* What this task involves *
Each entry should be written out again exactly, so that nothing is lost.

Collected data entries
◇ ◇ ◇ ◇ ◇

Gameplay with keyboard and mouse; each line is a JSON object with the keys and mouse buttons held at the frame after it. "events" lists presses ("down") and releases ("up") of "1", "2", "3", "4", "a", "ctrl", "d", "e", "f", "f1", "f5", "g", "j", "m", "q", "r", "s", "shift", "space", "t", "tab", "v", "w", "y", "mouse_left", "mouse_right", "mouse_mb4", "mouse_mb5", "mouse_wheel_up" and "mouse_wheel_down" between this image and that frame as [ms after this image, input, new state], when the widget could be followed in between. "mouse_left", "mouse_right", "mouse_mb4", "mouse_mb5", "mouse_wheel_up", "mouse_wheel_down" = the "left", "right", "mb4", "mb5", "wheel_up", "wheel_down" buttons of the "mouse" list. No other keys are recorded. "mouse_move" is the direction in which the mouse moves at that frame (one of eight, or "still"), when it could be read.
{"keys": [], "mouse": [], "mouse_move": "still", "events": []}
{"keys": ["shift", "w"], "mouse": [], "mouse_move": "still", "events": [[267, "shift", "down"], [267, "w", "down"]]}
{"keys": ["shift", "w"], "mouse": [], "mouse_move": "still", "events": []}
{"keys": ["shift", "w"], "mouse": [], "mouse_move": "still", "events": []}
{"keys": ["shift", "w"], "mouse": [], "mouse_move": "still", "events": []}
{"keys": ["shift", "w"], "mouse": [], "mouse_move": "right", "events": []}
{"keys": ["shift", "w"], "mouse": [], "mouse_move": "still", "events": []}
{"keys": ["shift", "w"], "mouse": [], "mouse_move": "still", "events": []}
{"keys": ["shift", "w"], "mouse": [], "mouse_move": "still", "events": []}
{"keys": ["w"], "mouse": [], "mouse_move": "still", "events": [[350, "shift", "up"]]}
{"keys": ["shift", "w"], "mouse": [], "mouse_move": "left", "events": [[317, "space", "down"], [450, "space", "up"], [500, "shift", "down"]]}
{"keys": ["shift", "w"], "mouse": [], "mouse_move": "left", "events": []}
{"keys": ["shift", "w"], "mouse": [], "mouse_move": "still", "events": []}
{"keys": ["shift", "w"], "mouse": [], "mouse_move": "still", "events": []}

◇ ◇ ◇ ◇ ◇

* Expected output *
Gameplay with keyboard and mouse; each line is a JSON object with the keys and mouse buttons held at the frame after it. "events" lists presses ("down") and releases ("up") of "1", "2", "3", "4", "a", "ctrl", "d", "e", "f", "f1", "f5", "g", "j", "m", "q", "r", "s", "shift", "space", "t", "tab", "v", "w", "y", "mouse_left", "mouse_right", "mouse_mb4", "mouse_mb5", "mouse_wheel_up" and "mouse_wheel_down" between this image and that frame as [ms after this image, input, new state], when the widget could be followed in between. "mouse_left", "mouse_right", "mouse_mb4", "mouse_mb5", "mouse_wheel_up", "mouse_wheel_down" = the "left", "right", "mb4", "mb5", "wheel_up", "wheel_down" buttons of the "mouse" list. No other keys are recorded. "mouse_move" is the direction in which the mouse moves at that frame (one of eight, or "still"), when it could be read.
{"keys": [], "mouse": [], "mouse_move": "still", "events": []}
{"keys": ["shift", "w"], "mouse": [], "mouse_move": "still", "events": [[267, "shift", "down"], [267, "w", "down"]]}
{"keys": ["shift", "w"], "mouse": [], "mouse_move": "still", "events": []}
{"keys": ["shift", "w"], "mouse": [], "mouse_move": "still", "events": []}
{"keys": ["shift", "w"], "mouse": [], "mouse_move": "still", "events": []}
{"keys": ["shift", "w"], "mouse": [], "mouse_move": "right", "events": []}
{"keys": ["shift", "w"], "mouse": [], "mouse_move": "still", "events": []}
{"keys": ["shift", "w"], "mouse": [], "mouse_move": "still", "events": []}
{"keys": ["shift", "w"], "mouse": [], "mouse_move": "still", "events": []}
{"keys": ["w"], "mouse": [], "mouse_move": "still", "events": [[350, "shift", "up"]]}
{"keys": ["shift", "w"], "mouse": [], "mouse_move": "left", "events": [[317, "space", "down"], [450, "space", "up"], [500, "shift", "down"]]}
{"keys": ["shift", "w"], "mouse": [], "mouse_move": "left", "events": []}
{"keys": ["shift", "w"], "mouse": [], "mouse_move": "still", "events": []}
{"keys": ["shift", "w"], "mouse": [], "mouse_move": "still", "events": []}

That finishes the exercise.